Collected data

********************

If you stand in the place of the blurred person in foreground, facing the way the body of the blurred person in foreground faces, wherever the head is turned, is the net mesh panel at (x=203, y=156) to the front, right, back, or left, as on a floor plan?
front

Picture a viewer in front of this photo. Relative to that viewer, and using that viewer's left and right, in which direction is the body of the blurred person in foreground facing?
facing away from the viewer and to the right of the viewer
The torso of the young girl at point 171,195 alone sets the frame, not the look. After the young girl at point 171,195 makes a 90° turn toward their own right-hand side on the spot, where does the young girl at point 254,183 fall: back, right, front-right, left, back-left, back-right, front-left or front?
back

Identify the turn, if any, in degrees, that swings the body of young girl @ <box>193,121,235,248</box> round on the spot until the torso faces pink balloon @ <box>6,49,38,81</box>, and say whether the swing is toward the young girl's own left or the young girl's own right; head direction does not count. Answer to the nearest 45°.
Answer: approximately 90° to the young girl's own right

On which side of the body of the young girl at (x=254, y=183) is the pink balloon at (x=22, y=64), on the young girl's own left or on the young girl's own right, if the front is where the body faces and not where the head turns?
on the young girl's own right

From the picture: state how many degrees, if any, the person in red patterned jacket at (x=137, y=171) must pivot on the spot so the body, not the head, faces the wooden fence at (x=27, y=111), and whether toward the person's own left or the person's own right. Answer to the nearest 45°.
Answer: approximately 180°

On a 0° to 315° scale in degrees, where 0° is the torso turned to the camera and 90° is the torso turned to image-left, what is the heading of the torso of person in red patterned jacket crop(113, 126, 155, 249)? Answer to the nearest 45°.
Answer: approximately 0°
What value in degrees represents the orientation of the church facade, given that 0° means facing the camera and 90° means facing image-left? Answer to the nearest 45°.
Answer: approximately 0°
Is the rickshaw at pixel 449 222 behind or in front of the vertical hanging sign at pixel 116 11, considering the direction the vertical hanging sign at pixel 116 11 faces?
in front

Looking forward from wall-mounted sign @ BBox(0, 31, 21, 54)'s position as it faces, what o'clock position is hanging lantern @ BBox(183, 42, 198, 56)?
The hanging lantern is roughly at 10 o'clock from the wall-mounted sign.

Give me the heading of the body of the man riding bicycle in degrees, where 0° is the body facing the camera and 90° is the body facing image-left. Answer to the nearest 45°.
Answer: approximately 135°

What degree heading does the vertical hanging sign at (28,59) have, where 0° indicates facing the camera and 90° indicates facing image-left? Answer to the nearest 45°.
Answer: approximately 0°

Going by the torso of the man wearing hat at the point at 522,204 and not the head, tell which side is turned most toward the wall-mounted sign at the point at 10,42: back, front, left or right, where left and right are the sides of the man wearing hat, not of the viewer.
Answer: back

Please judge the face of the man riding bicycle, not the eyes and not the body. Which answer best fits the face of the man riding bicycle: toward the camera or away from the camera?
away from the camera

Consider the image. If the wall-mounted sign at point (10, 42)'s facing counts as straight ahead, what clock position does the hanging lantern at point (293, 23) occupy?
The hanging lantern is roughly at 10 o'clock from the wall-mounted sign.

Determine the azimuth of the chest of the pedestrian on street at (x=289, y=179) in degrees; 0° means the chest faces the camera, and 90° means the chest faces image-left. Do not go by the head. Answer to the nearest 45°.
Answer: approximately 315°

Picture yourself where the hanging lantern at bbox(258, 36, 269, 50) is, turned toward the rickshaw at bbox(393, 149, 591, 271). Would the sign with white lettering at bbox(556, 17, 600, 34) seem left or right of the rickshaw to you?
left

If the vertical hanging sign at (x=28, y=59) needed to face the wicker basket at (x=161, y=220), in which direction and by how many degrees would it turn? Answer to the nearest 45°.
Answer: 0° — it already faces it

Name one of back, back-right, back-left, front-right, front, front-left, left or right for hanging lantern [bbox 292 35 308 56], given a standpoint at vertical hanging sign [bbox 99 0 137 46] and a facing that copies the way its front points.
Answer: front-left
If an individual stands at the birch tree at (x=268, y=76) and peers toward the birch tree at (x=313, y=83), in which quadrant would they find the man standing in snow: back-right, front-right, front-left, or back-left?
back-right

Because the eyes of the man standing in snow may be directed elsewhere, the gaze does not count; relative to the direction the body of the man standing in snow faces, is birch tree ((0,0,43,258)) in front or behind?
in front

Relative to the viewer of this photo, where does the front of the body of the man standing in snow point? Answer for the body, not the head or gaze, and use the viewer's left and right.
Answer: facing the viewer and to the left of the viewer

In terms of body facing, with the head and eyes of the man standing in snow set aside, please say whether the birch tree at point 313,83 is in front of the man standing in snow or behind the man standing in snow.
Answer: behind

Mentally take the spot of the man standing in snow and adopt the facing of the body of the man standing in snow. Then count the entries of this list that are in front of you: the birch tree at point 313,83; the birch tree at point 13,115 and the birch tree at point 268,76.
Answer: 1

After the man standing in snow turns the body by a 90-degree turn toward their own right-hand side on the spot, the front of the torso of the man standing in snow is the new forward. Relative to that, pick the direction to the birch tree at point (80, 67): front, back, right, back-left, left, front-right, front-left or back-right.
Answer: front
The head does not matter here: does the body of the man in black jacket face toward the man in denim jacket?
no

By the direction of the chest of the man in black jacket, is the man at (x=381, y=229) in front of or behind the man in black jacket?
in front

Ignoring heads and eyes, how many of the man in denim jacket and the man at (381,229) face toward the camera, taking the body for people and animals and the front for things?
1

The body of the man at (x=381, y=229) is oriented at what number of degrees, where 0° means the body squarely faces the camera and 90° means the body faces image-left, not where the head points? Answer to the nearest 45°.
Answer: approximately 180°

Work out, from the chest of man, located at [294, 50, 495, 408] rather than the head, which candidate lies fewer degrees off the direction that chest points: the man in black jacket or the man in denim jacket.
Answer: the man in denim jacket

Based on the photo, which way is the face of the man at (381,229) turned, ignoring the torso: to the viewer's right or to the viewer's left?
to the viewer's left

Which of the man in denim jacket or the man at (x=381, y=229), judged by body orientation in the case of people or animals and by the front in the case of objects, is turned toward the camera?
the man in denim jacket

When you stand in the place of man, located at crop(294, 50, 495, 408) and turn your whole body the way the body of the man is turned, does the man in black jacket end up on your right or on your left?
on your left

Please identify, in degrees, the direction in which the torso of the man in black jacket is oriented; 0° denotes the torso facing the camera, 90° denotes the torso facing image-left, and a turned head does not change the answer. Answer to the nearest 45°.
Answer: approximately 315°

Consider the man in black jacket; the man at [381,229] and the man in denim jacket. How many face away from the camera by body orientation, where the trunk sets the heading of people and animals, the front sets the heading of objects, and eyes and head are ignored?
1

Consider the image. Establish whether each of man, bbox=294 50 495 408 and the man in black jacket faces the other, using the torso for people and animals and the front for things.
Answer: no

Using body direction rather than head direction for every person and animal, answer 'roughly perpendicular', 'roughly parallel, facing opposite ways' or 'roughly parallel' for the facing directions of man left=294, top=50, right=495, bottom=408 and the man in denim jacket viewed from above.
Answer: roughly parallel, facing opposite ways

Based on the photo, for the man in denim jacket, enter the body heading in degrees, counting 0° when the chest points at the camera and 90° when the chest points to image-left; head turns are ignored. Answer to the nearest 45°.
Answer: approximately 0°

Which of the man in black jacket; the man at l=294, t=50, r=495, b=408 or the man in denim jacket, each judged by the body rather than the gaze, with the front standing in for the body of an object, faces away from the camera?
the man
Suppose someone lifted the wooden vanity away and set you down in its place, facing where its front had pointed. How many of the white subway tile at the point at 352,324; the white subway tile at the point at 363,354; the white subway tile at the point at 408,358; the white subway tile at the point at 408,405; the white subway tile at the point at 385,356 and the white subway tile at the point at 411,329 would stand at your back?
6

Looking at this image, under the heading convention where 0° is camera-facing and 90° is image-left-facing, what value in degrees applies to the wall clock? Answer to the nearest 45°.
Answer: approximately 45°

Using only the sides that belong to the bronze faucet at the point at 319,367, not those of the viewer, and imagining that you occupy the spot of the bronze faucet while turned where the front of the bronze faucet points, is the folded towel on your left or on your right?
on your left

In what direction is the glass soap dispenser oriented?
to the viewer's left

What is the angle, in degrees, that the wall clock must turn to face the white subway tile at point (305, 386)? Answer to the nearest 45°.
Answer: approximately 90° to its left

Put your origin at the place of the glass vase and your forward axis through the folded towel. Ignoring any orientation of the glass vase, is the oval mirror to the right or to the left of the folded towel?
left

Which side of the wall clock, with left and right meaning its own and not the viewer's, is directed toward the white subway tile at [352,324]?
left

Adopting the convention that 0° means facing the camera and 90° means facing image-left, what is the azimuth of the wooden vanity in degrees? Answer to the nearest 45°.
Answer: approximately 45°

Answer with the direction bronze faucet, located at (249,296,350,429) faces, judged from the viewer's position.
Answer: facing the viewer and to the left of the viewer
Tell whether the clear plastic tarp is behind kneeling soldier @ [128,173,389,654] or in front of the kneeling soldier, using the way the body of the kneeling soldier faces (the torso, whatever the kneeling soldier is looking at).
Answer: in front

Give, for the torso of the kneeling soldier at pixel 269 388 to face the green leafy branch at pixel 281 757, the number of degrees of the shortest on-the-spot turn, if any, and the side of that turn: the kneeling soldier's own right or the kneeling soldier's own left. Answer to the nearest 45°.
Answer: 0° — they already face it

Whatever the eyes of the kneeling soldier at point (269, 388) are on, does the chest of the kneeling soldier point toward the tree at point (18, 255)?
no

********************

PROBLEM DETAILS = Output the lines from the start of the collected data through the line containing "facing away from" as a two-column CSV with the headers input and output. Give one row per line and its answer, with each value in its own quoted field and any line breaks replaced by spaces.

SOLUTION TO THIS TASK =
input,output
"If you stand in the place of the blurred person in foreground, facing the way the body of the blurred person in foreground faces, wherever the head is turned, is the net mesh panel at (x=203, y=156) to the front, right, back, or left, as on a floor plan?","front"
"Picture a viewer in front of this photo. Relative to that viewer, and using that viewer's left and right, in which direction is the body of the blurred person in foreground facing?","facing away from the viewer and to the right of the viewer"